README for the Dule compiler

$Id: README,v 1.29 2007-09-20 23:04:07 mikon Exp $

1. Copyrights

The Dule language definition, documentation and web-pages are
Copyright (C) 2003--2006 Mikolaj Konarski
http://www.mimuw.edu.pl/~mikon/home.english.html
mikon@mimuw.edu.pl

The Dule compiler is 
Copyright (C) 2003--2006 Patryk Czarnik, Pawel Findeisen,
Andrzej Gasienica-Samek, Tomasz Kolinko, Mikolaj Konarski, 
Lukasz Kozuchowski, Aleksander Naleczynski, Piotr Roszkowski, 
Stasiek Skowron, Michal Wesolowski and Comarch SA.

The OCamlMakefile is
Copyright (C) 1999-2004 Markus Mottl
Downloaded from http://www.oefai.at/~markus/home/ocaml_sources.html
and distributed under the GNU Lesser General Public License version 2.

The caml-font.el (now modified under the name dule-font.el) by
Jacques Garrigue and Ian T Zimmerman is
Copyright 1997 Institut National de Recherche en Informatique et en Automatique
and distributed under the terms of the GNU General Public License.

The hashcons library is
Copyright (C) 2000 Jean-Christophe FILLIATRE
and distributed under the GNU Lesser General Public License version 2.

2. License

    The Dule compiler is free software; you can redistribute it and/or modify
    it under the terms of the GNU General Public License as published by
    the Free Software Foundation, either version 3 of the License, or
    (at your option) any later version.

    The Dule compiler is distributed in the hope that it will be useful,
    but WITHOUT ANY WARRANTY; without even the implied warranty of
    MERCHANTABILITY or FITNESS FOR A PARTICULAR PURPOSE.  See the
    GNU General Public License for more details.

    You should have received a copy of the GNU General Public License
    along with this program.  If not, see <http://www.gnu.org/licenses/>.

3. Requirements

For compilation you need version >= 3.06 of Objective Caml compiler suite
  http://caml.inria.fr/
available, among others, in .deb format
  http://packages.debian.org/testing/source/ocaml
The OCaml native code compilers produce faster executables,
but if they are not available, byte compilation can be enabled 
by changing "nc" to "bc" in Makefile.

4. Compilation

In directory "code", run "make" to compile 
and "make test" to verify the compilation.

On a slow machine uncomment "OCAMLFLAGS := -noassert" in Makefile
before compilation. This speeds up some tests considerably.
By default the compilation is set to generate native code.
Byte compilation takes roughly the same time
and memory, while the resulting executable runs roughly 3 times slower.

5. Use

You can compile Dule programs by invoking the "dule" binary 
in "dule/code" directory, as in
  ./dule ../test/tutorial_modules.dul
or you can use the suitable commands defined in Makefile, as in
  make tests-all

Among the Makefile commands, "test-debugging" is an example
of how to enable debugging of the compilation process,
"test-errors" is an extensive test of compiler rejecting
erroneous programs and of the error-reporting procedures,
and "test-performance" runs type-checking and runtime performance 
tests on several families of automatically generated example programs.
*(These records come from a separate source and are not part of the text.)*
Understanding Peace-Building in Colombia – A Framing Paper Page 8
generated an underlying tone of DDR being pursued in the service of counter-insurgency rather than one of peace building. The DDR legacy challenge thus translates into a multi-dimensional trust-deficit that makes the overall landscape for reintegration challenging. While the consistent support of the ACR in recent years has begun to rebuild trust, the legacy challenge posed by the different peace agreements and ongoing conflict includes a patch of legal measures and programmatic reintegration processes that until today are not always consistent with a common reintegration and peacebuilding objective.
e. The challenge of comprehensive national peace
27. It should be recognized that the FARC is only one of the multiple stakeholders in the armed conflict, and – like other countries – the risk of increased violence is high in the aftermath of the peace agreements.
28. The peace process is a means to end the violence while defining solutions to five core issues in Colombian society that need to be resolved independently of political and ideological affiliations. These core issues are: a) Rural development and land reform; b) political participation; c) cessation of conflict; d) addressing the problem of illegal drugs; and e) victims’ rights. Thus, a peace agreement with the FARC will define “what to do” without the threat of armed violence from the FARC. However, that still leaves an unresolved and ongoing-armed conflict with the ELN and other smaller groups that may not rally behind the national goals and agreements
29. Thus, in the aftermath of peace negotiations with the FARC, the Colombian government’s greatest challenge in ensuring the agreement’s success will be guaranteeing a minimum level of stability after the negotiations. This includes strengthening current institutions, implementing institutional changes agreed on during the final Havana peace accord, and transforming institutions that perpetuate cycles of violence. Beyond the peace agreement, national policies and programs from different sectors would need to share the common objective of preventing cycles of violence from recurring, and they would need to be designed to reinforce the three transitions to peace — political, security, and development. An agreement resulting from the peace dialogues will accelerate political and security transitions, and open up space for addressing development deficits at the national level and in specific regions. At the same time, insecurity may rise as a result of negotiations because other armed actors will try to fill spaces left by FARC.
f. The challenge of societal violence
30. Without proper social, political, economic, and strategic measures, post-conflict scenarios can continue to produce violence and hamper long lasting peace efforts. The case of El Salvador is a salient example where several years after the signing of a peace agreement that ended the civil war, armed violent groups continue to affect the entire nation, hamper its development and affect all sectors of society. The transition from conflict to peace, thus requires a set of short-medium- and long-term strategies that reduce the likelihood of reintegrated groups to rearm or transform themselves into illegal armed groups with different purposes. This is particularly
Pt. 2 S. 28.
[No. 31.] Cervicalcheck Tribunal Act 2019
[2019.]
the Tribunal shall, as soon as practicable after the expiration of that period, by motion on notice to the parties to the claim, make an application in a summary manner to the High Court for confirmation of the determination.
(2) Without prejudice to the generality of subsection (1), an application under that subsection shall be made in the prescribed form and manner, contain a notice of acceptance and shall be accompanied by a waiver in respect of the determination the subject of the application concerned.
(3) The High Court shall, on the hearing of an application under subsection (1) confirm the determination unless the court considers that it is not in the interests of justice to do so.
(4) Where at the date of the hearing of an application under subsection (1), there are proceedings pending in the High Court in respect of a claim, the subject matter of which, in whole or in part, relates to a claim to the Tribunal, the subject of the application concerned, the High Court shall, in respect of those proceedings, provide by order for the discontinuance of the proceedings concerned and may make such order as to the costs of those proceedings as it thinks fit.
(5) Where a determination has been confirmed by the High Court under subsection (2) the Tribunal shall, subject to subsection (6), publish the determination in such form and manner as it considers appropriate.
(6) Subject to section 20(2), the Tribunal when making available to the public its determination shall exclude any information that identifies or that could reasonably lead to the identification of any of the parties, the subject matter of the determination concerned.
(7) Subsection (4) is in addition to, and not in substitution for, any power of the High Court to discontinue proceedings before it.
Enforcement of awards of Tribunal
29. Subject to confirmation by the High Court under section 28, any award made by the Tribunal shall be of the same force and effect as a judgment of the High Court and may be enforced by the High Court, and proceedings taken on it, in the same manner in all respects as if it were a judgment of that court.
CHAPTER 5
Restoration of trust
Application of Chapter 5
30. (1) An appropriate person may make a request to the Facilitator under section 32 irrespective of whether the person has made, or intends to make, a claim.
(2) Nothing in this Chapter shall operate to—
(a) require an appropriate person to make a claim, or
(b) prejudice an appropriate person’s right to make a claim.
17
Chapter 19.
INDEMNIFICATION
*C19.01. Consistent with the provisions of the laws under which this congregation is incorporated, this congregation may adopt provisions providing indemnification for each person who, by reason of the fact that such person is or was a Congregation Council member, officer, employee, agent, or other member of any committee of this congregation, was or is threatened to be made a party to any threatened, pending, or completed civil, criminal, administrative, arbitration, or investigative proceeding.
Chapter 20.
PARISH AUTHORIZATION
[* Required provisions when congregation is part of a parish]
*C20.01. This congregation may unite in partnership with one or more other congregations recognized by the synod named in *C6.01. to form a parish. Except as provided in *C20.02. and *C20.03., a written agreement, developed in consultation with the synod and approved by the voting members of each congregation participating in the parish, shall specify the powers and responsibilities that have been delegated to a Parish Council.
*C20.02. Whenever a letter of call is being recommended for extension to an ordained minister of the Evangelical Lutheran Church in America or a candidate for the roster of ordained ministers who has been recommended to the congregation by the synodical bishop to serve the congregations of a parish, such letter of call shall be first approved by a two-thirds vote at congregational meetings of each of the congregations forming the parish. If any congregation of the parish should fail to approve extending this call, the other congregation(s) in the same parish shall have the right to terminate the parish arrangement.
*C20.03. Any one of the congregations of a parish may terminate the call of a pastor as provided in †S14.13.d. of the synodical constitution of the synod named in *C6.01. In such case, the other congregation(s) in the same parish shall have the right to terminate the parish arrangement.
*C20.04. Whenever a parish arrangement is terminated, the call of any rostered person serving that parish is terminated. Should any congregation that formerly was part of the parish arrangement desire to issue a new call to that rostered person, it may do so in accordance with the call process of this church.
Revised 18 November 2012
To highlight Dule (and OCaml) syntax in Emacs 
install caml-mode and put
  (load "~/dule/doc/dule-font")
into your .emacs file (or you can even use dule-font.el as your .emacs).

6. Conventions for value naming in the compiler code

- c and also d, e, a, b stand for categories (FCat.cat)
- c when appropriate is used for sources of functors and e for targets
- f and also g, h range over functors (FFunct.funct,
  as well as types (BCore.typ, parser.mly)
- f is rather used for domains of transformations and h for codomains
- t and also u stand for transformations (FTrans.trans)
  and for values (BCore.valu, parser.mly)
- numerical and other postfixes and all sensible deviations are allowed
- l is a prefix for ilists, so lc : FCat.cat IList.t, lt : FTrans.trans IList.t
- i, j, k stand for labels (Index.t)
- s for strings
- er for error messages
- var_num for variable numbers
- l_stamp for ilist stamps
- v for values inside indexed lists in general
- r for rest of lists in folds and pattern-matching
- s and also r is used for IDule.sign, r rather for domains s for codomains
- m stands for modules (IDule.dule, BDule.dule)
- p and q stand for specifications (BDule.spec)

7. Other conventions for the coding style

- most of those listed in "Caml programming guidelines" 
    http://caml.inria.fr/FAQ/pgl-eng.html
- in particular: The page is 80 columns wide.